Typically employed by theaters and sporting venues, ushers are not usually salaried, and make an average of $9.87 an hour (source). If you're looking to split hairs (and those planning to make this sort of wage probably should be), landing a job with a performing arts company can jump that average up to $10.65 (source). Honk, honk. Lamborghini incoming.

If you're wondering why people of this profession don't seem to make all that much, you probably won't have to research much beyond their job description to figure it out. For the most part, they're checking tickets. Not analyzing them. Not even reading what they say. That's right; they're being paid to see a thing. That someone is showing them. It's not exactly rocket science.

 
When Anna asked Joe where the Johnsons should sit for Christmas dinner, he totally knew exactly what to do. (Source)

Ushers are also seat experts, capable of performing a variety of seat-related functions. How many seats are available?

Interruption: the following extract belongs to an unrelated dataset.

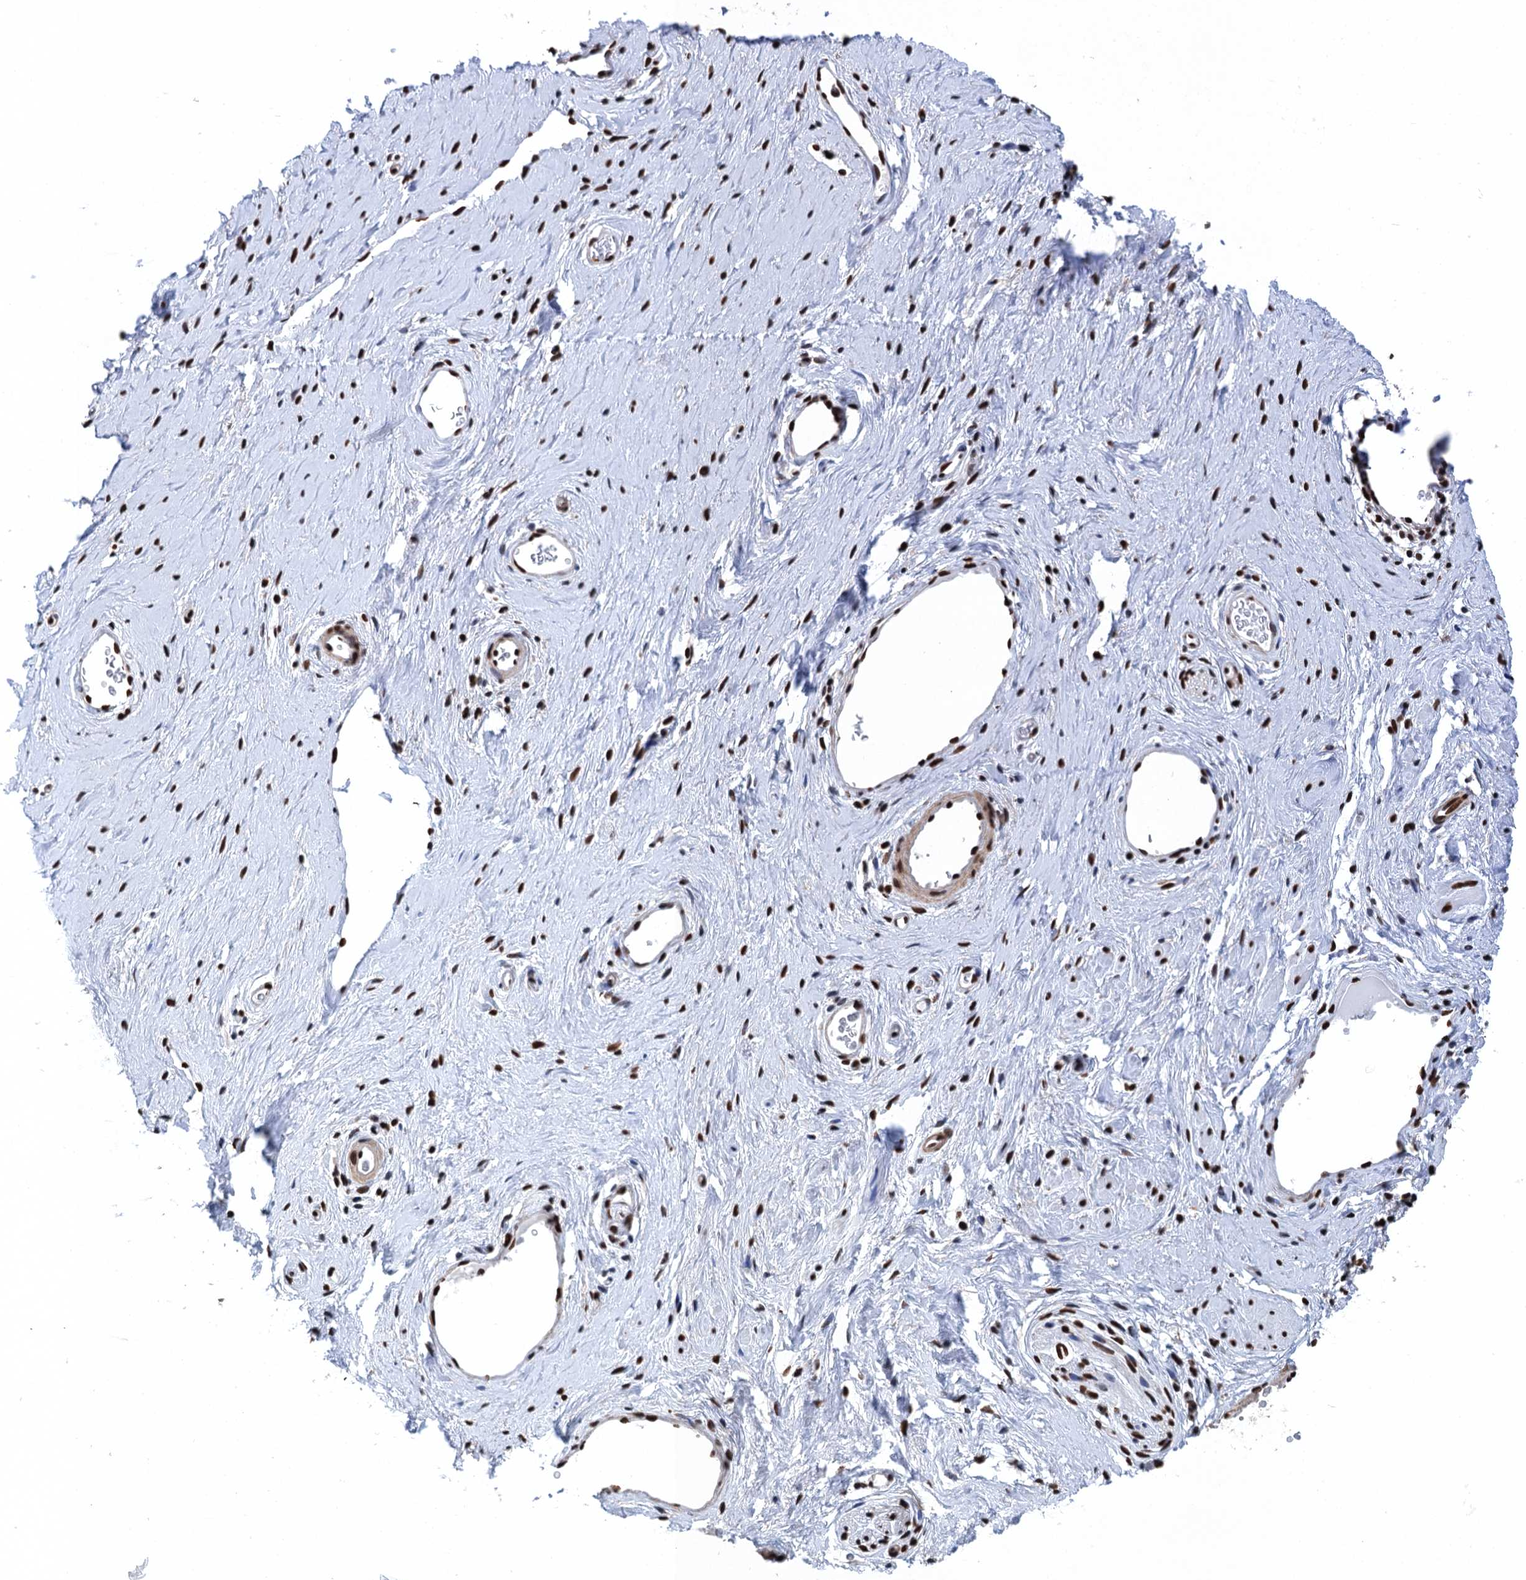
{"staining": {"intensity": "strong", "quantity": ">75%", "location": "nuclear"}, "tissue": "adipose tissue", "cell_type": "Adipocytes", "image_type": "normal", "snomed": [{"axis": "morphology", "description": "Normal tissue, NOS"}, {"axis": "morphology", "description": "Adenocarcinoma, NOS"}, {"axis": "topography", "description": "Rectum"}, {"axis": "topography", "description": "Vagina"}, {"axis": "topography", "description": "Peripheral nerve tissue"}], "caption": "Immunohistochemical staining of benign human adipose tissue displays strong nuclear protein staining in approximately >75% of adipocytes. (DAB IHC, brown staining for protein, blue staining for nuclei).", "gene": "UBA2", "patient": {"sex": "female", "age": 71}}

Where is my seat? Can I have a better seat? Can someone please come here and clean this soda-drenched popcorn from beneath my seat? If you're an usher, you'd better be ready to answer with a "sixteen; fifth row; I'll be happy to check on that; but of course."

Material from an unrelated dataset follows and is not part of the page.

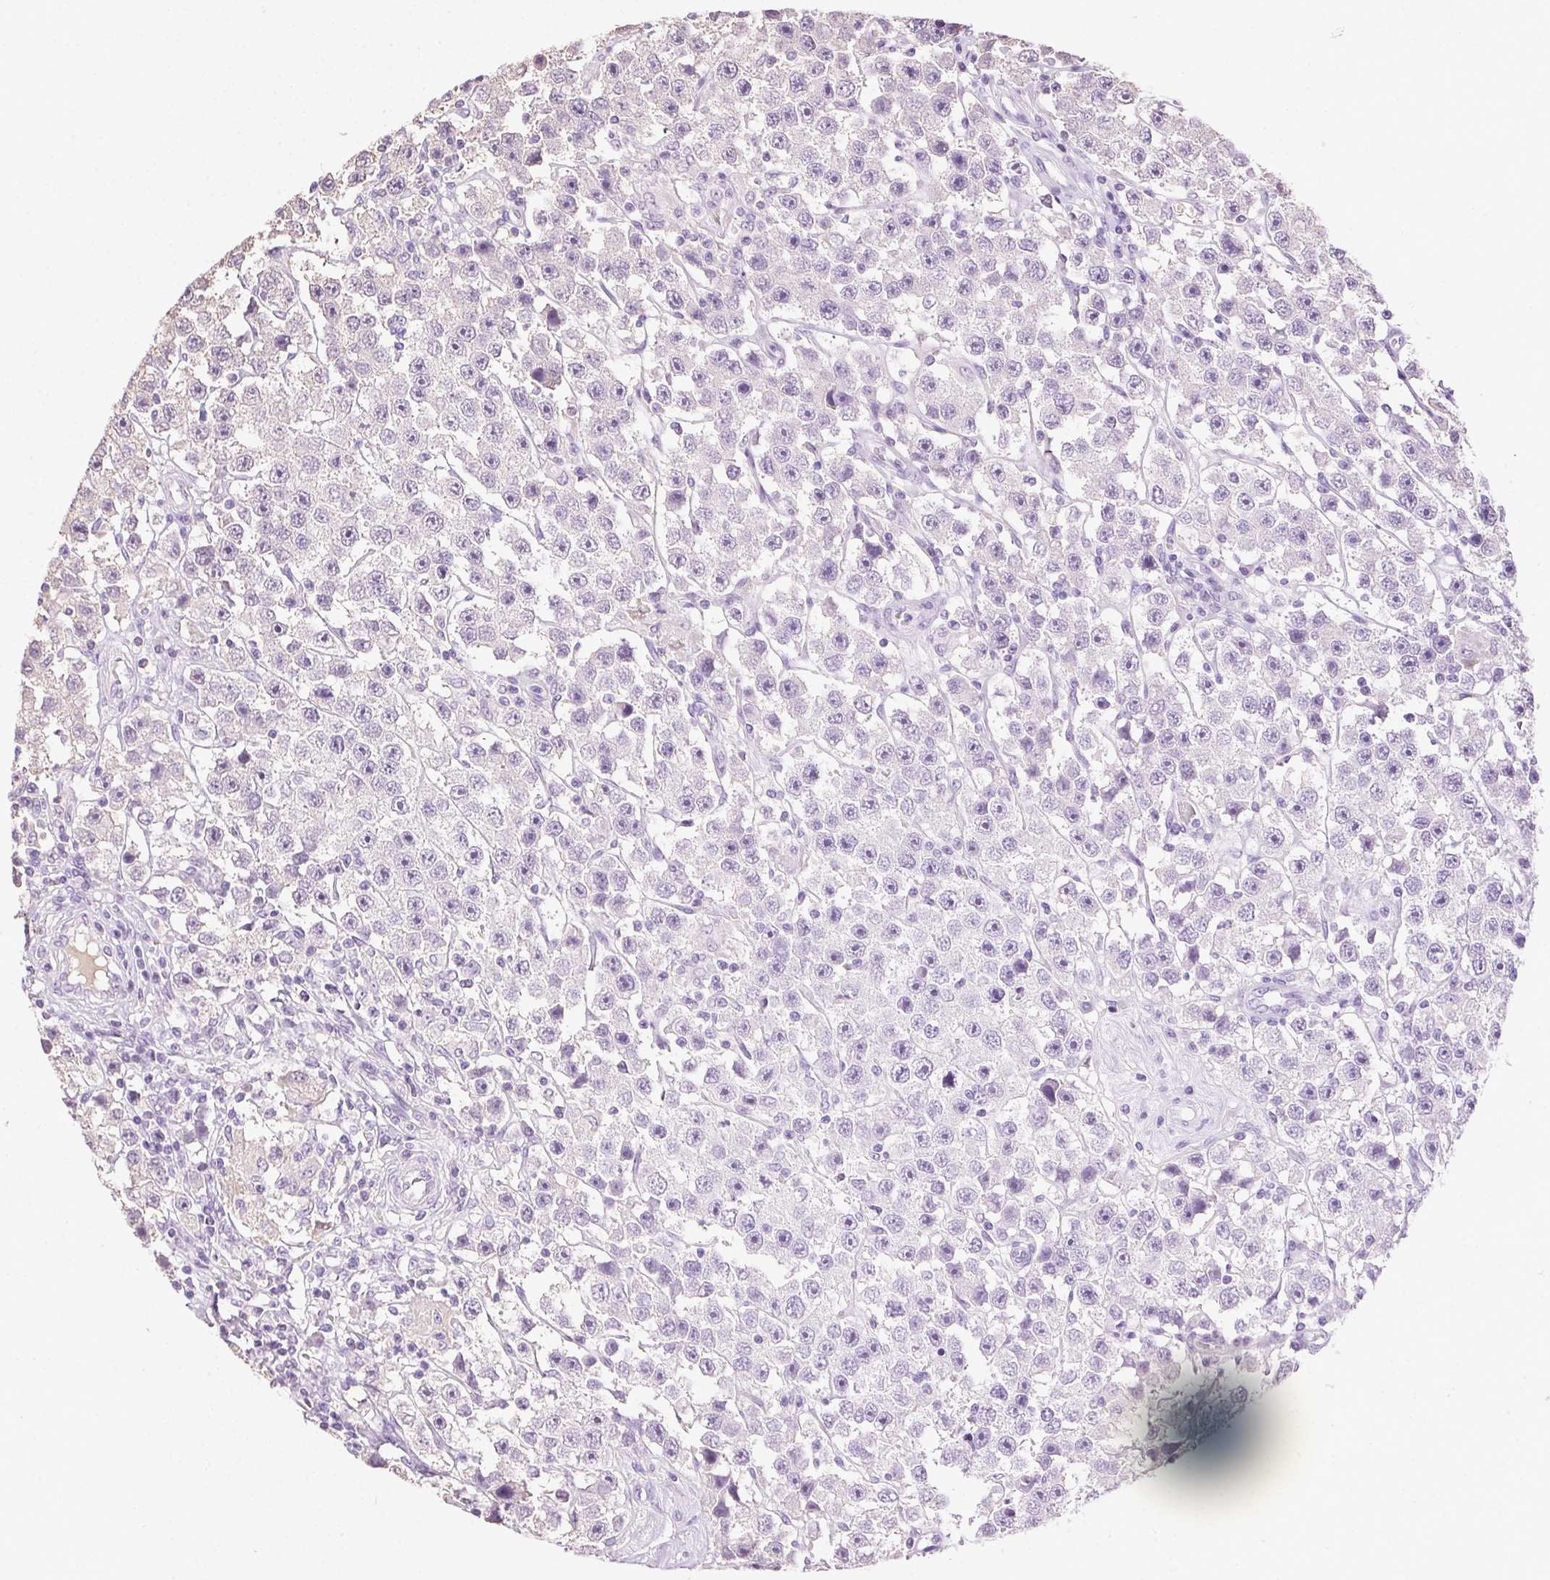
{"staining": {"intensity": "negative", "quantity": "none", "location": "none"}, "tissue": "testis cancer", "cell_type": "Tumor cells", "image_type": "cancer", "snomed": [{"axis": "morphology", "description": "Seminoma, NOS"}, {"axis": "topography", "description": "Testis"}], "caption": "Immunohistochemistry (IHC) image of testis cancer (seminoma) stained for a protein (brown), which exhibits no positivity in tumor cells. Nuclei are stained in blue.", "gene": "SYCE2", "patient": {"sex": "male", "age": 45}}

Ushers are actually expected to learn these intensive duties on the job as opposed to in the classroom of a major educational institution. 

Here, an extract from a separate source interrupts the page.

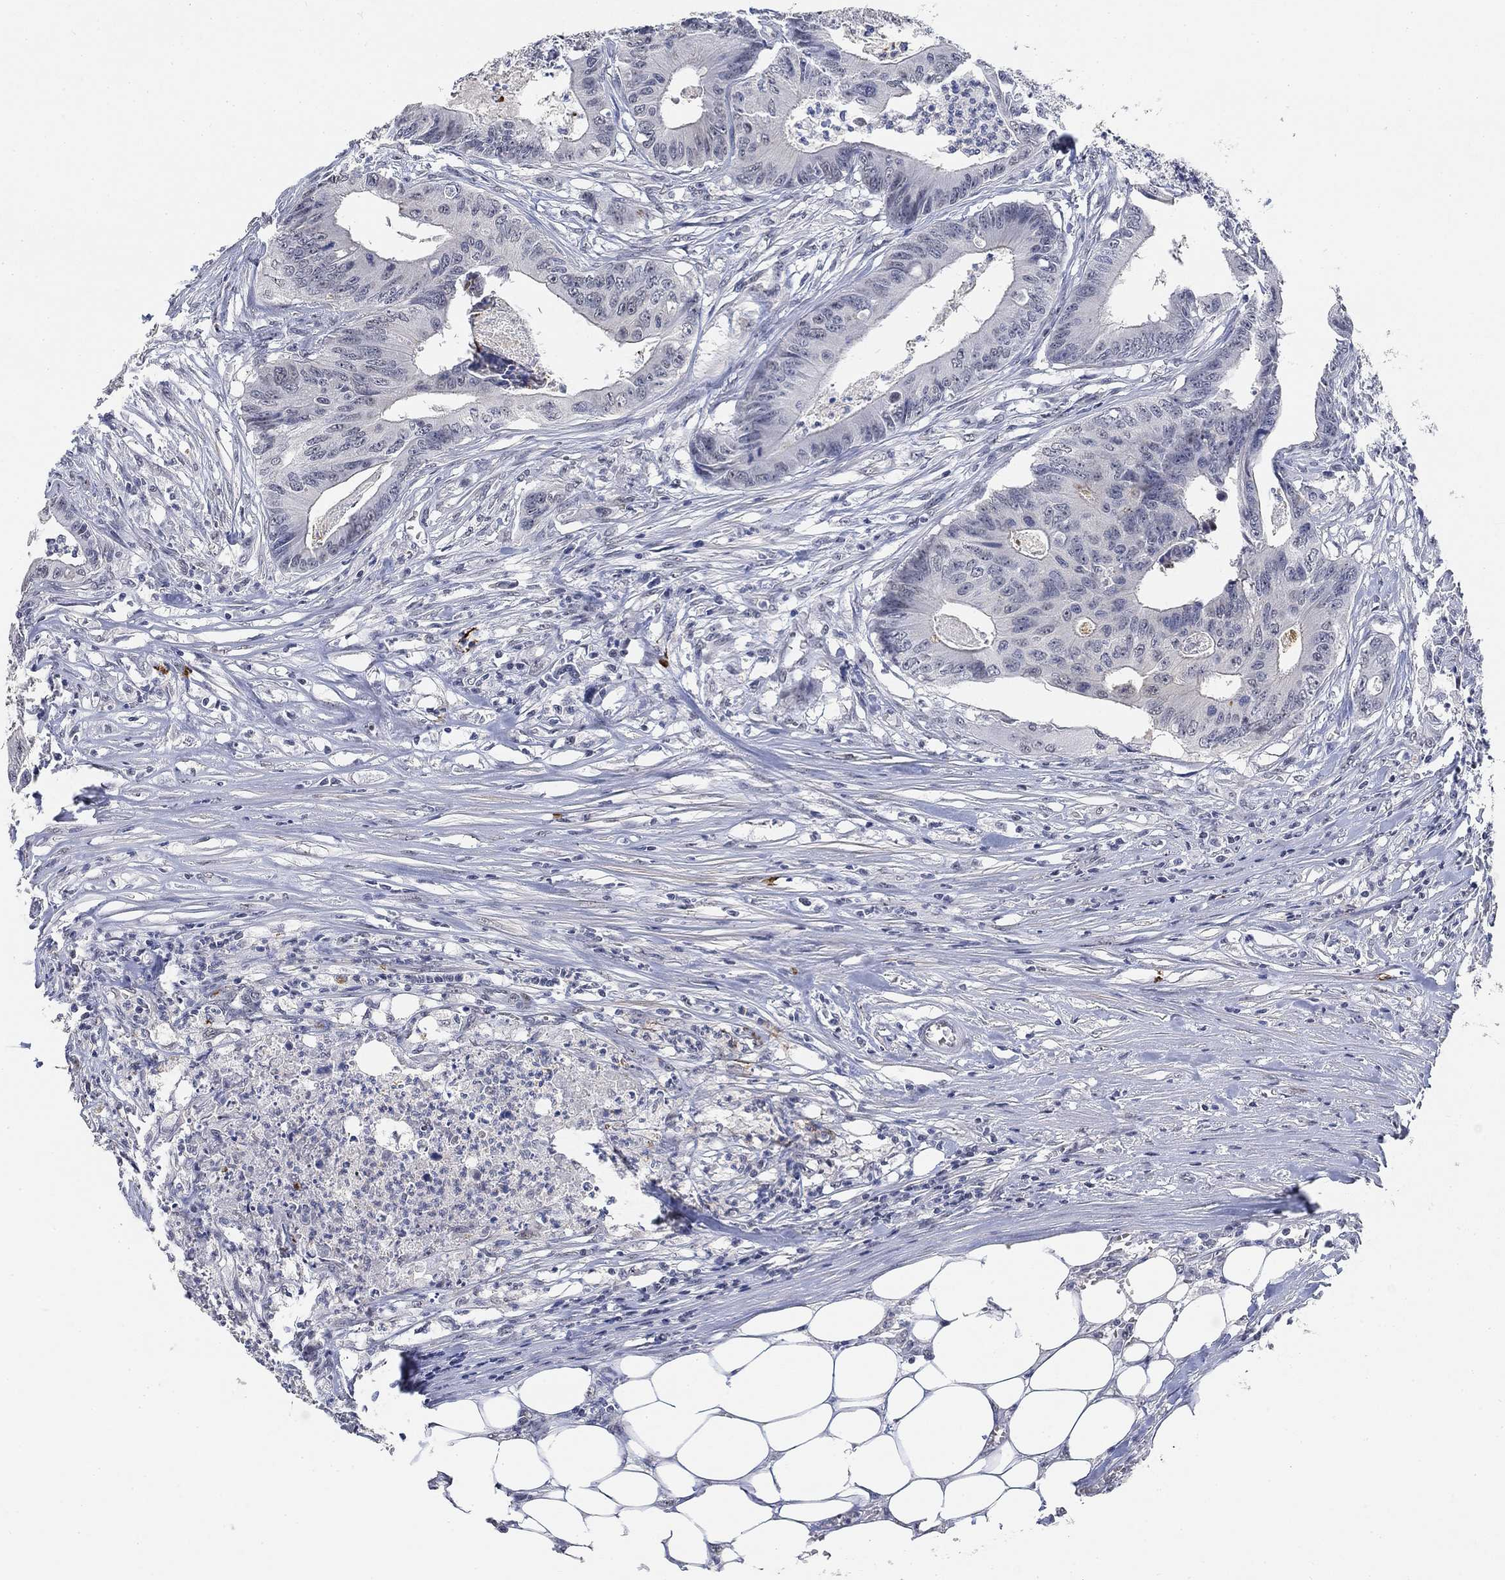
{"staining": {"intensity": "negative", "quantity": "none", "location": "none"}, "tissue": "colorectal cancer", "cell_type": "Tumor cells", "image_type": "cancer", "snomed": [{"axis": "morphology", "description": "Adenocarcinoma, NOS"}, {"axis": "topography", "description": "Colon"}], "caption": "An IHC micrograph of colorectal adenocarcinoma is shown. There is no staining in tumor cells of colorectal adenocarcinoma. (Stains: DAB immunohistochemistry with hematoxylin counter stain, Microscopy: brightfield microscopy at high magnification).", "gene": "PAX6", "patient": {"sex": "male", "age": 84}}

Often, ushers don't even have to finish high school. Just show up, make nice with the manager, fill out an application, and presto: you could be wearing the over-starched bowtie of your dreams in no time. Sure, you might not get healthcare or 401(k) options, but you will smell like popcorn all the time, so there's that.

As they say, a job's a job, and if ushering is going to be your job, then you'll need to be professional. Employers will want you trim and clean (especially at a theater or performing arts center), polite, and able to ignore your patrons' inevitable snark and criticism like a champ.

 
By the time Sarah fixed her flat tire and arrived for her shift, it was too late. (Source)

You'll also need to be punctual—just imagine if the show started before you arrived. How would people find their seats? It'd be anarchy, we tell you. 

Anarchy.

"Oh ho ho," you might be thinking. "If I work at a theater, then what happens once the show begins? They can't send me home yet, and all the work is done. I'll just sit on my butt playing interactive teen fiction on my iPhone, making bank." First of all, you make, like, ten dollars an hour. Second of all, if you think your manager isn't going to squeeze you out like some sort of menial labor sponge, then think again.

Any time a show is on, you can expect to begin your secret second job: janitor. Facilities under the foot traffic of thousands get dirty, and fast. That means fingerprints on the glass, apocalyptic bathrooms, and overflowing garbage rivers pouring out from the cans. 

And the fun doesn't stop there. Guess what you'll likely be doing after the show. You got it, cleaning the auditoriums. In fact, you may wind up doing so much cleaning, that you'll begin to wonder why your job title is "usher" at all.